Um novo método, elaborado por pesquisadores da Embrapa Gado de Corte, da Universidade Federal de Mato Grosso do Sul (UFMS) e da Universidade Estadual Paulista (Unesp), promete acelerar, aprimorar a precisão e reduzir os custos na identificação de diferentes tipos de carnes.
Fique por dentro das novidades sobre agricultura, pecuária, economia e previsões do tempo: siga o Canal Rural no Google News!
Utilizando a espectrometria de massas MALDI-TOF, essa técnica é capaz de entregar resultados em aproximadamente 20 minutos. Isso representa uma grande inovação para o controle de qualidade, fiscalização sanitária, certificação de produtos e combate a fraudes no setor de carnes.
A metodologia não apenas identifica carnes bovinas, suínas, avícolas e de tilápia, mas também distingue entre as raças bovinas Nelore e Angus. Essa capacidade pode ser fundamental para a certificação de carnes que possuem maior valor no mercado.
Os pesquisadores afirmam que esta é a primeira aplicação da espectrometria de massas MALDI-TOF no Brasil com o objetivo de identificar tecidos de diversas espécies animais, incluindo carnes que foram congeladas ou fritas.

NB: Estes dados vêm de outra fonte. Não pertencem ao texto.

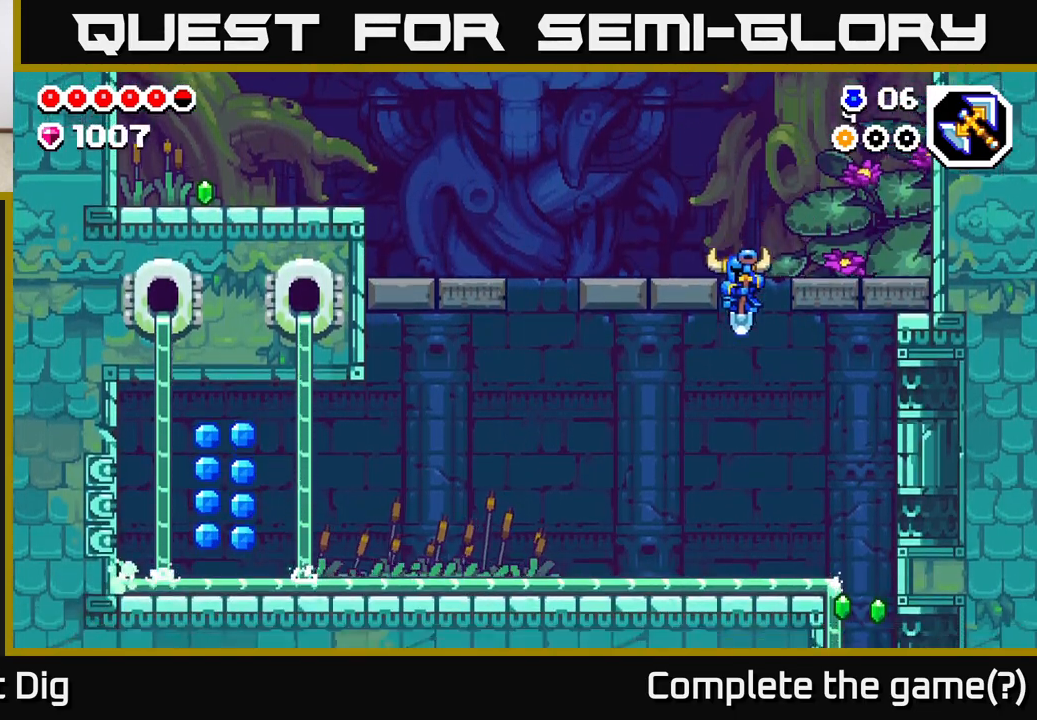
{"buttons": ["A", "DPAD_LEFT"], "left_stick": "center", "right_stick": "center", "events": [[450, "A", "down"]]}
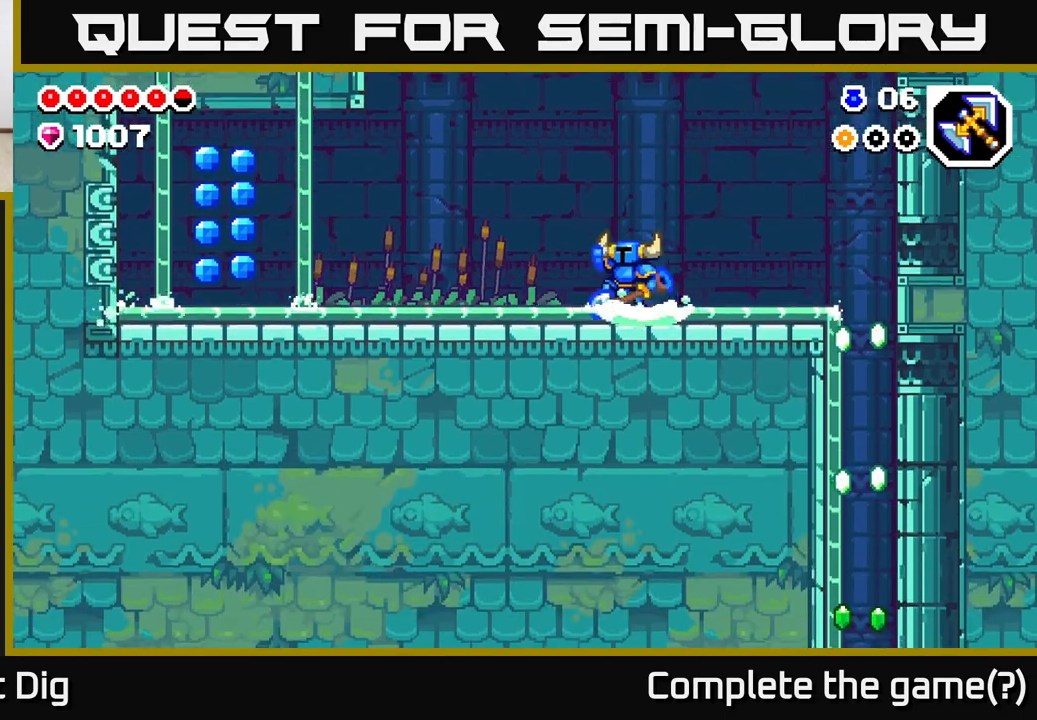
{"buttons": ["DPAD_LEFT"], "left_stick": "center", "right_stick": "center", "events": [[17, "A", "up"]]}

Impressão digital das proteínas
Esse método se baseia na análise do perfil proteico das carnes. Cada espécie possui um conjunto único de proteínas que funciona como uma “impressão digital” molecular, permitindo a sua identificação precisa.
Com base nesses perfis proteicos, os cientistas criaram um banco de dados que possibilita a comparação com novas amostras para determinar automaticamente sua origem.
“O banco proporciona uma avaliação da qualidade do produto e pode ser utilizado em atividades de fiscalização”, comenta Newton Verbisck, pesquisador da Embrapa Gado de Corte e coordenador do estudo.
Verbisck destaca que essa nova abordagem é uma alternativa às análises genéticas tradicionalmente utilizadas na identificação desse tipo de produto.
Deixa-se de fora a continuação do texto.